▸ Exercise input:
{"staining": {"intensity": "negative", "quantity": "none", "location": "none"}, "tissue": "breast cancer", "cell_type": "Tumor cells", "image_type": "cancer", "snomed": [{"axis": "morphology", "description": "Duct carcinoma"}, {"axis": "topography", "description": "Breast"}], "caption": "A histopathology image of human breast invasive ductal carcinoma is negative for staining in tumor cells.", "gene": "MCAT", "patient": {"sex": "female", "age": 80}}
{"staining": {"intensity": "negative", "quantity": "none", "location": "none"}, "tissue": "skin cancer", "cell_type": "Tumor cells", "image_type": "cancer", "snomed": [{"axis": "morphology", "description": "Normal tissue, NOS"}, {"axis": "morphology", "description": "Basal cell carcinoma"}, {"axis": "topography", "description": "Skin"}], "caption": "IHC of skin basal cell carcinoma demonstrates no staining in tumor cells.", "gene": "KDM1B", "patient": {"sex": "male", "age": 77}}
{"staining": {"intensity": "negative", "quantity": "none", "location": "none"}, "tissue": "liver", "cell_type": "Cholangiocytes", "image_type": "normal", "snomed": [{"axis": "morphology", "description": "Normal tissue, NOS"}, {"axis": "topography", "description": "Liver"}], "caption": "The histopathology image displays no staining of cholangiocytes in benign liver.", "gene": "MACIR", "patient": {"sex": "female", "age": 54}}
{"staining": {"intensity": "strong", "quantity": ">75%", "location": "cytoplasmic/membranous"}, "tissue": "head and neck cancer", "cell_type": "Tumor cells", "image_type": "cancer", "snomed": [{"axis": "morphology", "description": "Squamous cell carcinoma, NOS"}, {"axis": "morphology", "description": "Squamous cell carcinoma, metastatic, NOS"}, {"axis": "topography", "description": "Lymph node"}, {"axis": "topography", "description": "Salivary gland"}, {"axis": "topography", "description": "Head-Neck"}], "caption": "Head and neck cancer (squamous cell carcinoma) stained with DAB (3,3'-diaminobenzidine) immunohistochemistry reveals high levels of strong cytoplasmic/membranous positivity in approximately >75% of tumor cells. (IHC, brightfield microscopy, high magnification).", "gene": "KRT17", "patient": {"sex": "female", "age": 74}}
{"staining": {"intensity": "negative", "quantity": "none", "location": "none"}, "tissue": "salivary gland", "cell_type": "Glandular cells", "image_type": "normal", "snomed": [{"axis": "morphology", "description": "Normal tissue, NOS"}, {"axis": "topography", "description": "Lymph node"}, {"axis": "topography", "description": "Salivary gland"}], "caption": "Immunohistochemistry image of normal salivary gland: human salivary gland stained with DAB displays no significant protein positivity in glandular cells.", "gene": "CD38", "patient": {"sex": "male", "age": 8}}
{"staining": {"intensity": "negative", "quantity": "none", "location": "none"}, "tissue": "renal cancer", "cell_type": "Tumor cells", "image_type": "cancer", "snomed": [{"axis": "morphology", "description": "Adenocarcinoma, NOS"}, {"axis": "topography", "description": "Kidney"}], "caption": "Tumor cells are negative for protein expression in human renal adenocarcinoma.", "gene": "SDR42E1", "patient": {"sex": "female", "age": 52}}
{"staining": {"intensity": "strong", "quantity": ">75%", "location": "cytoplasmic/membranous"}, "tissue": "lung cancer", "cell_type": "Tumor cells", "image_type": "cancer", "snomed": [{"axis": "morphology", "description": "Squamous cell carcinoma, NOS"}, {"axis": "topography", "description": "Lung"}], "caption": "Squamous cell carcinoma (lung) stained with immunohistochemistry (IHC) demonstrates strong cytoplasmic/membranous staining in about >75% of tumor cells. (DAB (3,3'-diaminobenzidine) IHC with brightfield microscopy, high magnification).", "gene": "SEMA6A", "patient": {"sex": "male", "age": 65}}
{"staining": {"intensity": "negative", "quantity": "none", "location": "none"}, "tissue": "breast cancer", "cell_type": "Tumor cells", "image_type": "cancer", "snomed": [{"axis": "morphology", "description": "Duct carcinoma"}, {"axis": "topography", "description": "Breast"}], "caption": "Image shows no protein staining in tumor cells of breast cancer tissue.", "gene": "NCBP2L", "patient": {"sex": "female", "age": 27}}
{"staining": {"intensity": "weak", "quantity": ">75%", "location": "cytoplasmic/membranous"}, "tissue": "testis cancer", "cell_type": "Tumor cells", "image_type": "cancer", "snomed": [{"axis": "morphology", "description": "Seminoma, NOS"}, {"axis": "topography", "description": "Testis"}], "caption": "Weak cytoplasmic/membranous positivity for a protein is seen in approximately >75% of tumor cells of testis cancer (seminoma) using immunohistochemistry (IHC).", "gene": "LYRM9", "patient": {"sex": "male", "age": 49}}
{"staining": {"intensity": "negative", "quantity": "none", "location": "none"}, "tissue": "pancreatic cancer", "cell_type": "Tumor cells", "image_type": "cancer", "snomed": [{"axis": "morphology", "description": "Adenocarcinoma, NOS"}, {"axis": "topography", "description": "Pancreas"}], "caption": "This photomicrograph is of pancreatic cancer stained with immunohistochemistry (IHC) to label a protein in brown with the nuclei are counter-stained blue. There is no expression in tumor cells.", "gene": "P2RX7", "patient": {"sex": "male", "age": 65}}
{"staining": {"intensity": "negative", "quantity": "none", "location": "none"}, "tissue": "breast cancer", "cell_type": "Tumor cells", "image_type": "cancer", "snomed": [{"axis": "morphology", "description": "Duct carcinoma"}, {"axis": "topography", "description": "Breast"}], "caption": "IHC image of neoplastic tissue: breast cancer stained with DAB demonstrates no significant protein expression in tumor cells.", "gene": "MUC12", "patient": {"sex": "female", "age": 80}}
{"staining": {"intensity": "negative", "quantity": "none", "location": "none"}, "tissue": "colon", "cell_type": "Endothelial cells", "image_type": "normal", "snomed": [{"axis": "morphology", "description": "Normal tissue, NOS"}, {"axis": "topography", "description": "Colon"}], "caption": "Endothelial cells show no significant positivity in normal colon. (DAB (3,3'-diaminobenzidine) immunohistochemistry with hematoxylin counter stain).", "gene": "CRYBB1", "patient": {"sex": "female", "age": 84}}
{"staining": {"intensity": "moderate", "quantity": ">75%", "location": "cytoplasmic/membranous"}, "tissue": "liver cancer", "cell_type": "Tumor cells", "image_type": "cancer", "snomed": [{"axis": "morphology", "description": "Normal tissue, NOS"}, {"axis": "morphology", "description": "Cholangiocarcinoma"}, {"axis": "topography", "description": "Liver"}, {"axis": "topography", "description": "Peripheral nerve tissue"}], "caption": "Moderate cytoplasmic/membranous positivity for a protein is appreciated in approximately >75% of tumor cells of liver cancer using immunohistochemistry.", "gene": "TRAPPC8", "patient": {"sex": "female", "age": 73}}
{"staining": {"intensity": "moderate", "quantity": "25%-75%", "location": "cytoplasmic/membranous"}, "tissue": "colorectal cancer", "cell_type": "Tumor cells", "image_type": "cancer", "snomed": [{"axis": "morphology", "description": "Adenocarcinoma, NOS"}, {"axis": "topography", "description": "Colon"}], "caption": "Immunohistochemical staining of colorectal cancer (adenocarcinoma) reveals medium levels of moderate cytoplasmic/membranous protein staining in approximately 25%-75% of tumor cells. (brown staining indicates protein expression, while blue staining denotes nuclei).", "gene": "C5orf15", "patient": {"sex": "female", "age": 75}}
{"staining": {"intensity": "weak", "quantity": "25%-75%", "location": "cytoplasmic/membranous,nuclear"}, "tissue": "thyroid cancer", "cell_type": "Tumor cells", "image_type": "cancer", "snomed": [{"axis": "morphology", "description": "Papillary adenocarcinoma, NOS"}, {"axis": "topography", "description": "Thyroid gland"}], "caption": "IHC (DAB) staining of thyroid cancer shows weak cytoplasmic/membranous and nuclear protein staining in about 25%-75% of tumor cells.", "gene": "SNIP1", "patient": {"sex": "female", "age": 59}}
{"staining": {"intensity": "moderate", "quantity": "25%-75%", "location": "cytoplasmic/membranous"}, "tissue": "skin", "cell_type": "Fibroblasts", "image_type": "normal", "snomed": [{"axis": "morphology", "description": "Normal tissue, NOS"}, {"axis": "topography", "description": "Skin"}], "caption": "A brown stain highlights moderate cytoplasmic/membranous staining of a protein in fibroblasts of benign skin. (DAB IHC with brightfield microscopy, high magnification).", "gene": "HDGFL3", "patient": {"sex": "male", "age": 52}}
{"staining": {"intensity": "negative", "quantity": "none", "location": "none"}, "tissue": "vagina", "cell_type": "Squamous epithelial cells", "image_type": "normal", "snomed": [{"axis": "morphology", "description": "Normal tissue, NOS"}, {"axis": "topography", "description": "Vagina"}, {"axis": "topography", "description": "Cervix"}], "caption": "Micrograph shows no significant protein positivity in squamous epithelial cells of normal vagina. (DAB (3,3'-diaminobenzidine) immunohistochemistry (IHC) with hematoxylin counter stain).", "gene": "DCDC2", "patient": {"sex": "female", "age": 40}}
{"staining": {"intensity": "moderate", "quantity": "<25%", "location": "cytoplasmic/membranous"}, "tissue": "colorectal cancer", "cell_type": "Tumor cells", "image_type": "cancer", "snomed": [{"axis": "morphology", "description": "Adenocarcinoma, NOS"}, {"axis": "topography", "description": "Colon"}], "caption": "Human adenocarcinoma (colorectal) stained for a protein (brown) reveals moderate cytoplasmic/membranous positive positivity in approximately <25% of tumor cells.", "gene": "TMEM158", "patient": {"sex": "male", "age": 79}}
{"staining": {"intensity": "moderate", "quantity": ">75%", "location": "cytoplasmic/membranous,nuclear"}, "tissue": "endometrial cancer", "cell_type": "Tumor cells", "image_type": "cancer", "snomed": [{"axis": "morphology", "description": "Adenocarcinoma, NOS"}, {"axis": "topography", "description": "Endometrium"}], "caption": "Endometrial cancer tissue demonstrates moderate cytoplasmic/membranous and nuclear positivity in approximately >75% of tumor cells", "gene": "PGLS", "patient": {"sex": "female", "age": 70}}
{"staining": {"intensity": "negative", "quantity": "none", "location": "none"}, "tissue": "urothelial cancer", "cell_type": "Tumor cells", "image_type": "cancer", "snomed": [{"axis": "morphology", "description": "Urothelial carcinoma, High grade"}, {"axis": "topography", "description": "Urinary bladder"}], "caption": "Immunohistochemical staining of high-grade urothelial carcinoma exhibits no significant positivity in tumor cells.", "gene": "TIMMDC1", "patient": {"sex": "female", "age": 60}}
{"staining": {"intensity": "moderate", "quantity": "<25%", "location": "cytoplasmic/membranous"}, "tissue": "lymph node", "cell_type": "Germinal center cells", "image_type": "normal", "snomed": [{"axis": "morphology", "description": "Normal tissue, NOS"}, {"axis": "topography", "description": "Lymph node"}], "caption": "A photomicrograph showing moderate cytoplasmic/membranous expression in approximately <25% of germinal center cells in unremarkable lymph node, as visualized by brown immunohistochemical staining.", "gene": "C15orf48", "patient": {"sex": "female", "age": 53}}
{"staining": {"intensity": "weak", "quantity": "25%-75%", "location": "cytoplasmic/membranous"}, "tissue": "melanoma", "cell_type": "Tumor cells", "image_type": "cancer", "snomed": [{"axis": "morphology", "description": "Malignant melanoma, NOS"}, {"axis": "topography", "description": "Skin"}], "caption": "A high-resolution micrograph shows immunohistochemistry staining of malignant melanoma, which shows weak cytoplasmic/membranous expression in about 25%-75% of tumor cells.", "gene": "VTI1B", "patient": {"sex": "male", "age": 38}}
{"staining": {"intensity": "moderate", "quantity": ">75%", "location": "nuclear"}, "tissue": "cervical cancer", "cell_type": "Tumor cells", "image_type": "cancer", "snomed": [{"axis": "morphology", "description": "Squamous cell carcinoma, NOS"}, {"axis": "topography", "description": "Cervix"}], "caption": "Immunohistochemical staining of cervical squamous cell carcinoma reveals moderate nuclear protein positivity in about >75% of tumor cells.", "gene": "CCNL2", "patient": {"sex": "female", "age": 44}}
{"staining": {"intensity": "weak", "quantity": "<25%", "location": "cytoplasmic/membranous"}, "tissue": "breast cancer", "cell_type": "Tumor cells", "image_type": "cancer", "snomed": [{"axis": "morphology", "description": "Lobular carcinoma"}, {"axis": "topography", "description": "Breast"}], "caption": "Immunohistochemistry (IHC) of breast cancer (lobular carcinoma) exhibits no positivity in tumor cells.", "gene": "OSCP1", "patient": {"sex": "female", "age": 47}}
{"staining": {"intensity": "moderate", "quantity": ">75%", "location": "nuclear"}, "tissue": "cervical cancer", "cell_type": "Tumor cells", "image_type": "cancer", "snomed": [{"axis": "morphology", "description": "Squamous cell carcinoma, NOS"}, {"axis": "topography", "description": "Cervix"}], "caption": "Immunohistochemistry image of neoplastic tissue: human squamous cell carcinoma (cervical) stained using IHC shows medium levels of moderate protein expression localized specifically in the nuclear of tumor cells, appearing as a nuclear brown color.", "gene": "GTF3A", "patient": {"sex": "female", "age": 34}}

▸ Work order: Everything above from the line containing "staining of colorectal" down to the line containing "brown stain highlights" is to be transcribed exactly, with both of those lines included and nothing else added.

▸ Result:
{"staining": {"intensity": "moderate", "quantity": "25%-75%", "location": "cytoplasmic/membranous"}, "tissue": "colorectal cancer", "cell_type": "Tumor cells", "image_type": "cancer", "snomed": [{"axis": "morphology", "description": "Adenocarcinoma, NOS"}, {"axis": "topography", "description": "Colon"}], "caption": "Immunohistochemical staining of colorectal cancer (adenocarcinoma) reveals medium levels of moderate cytoplasmic/membranous protein staining in approximately 25%-75% of tumor cells. (brown staining indicates protein expression, while blue staining denotes nuclei).", "gene": "C5orf15", "patient": {"sex": "female", "age": 75}}
{"staining": {"intensity": "weak", "quantity": "25%-75%", "location": "cytoplasmic/membranous,nuclear"}, "tissue": "thyroid cancer", "cell_type": "Tumor cells", "image_type": "cancer", "snomed": [{"axis": "morphology", "description": "Papillary adenocarcinoma, NOS"}, {"axis": "topography", "description": "Thyroid gland"}], "caption": "IHC (DAB) staining of thyroid cancer shows weak cytoplasmic/membranous and nuclear protein staining in about 25%-75% of tumor cells.", "gene": "SNIP1", "patient": {"sex": "female", "age": 59}}
{"staining": {"intensity": "moderate", "quantity": "25%-75%", "location": "cytoplasmic/membranous"}, "tissue": "skin", "cell_type": "Fibroblasts", "image_type": "normal", "snomed": [{"axis": "morphology", "description": "Normal tissue, NOS"}, {"axis": "topography", "description": "Skin"}], "caption": "A brown stain highlights moderate cytoplasmic/membranous staining of a protein in fibroblasts of benign skin. (DAB IHC with brightfield microscopy, high magnification).", "gene": "HDGFL3", "patient": {"sex": "male", "age": 52}}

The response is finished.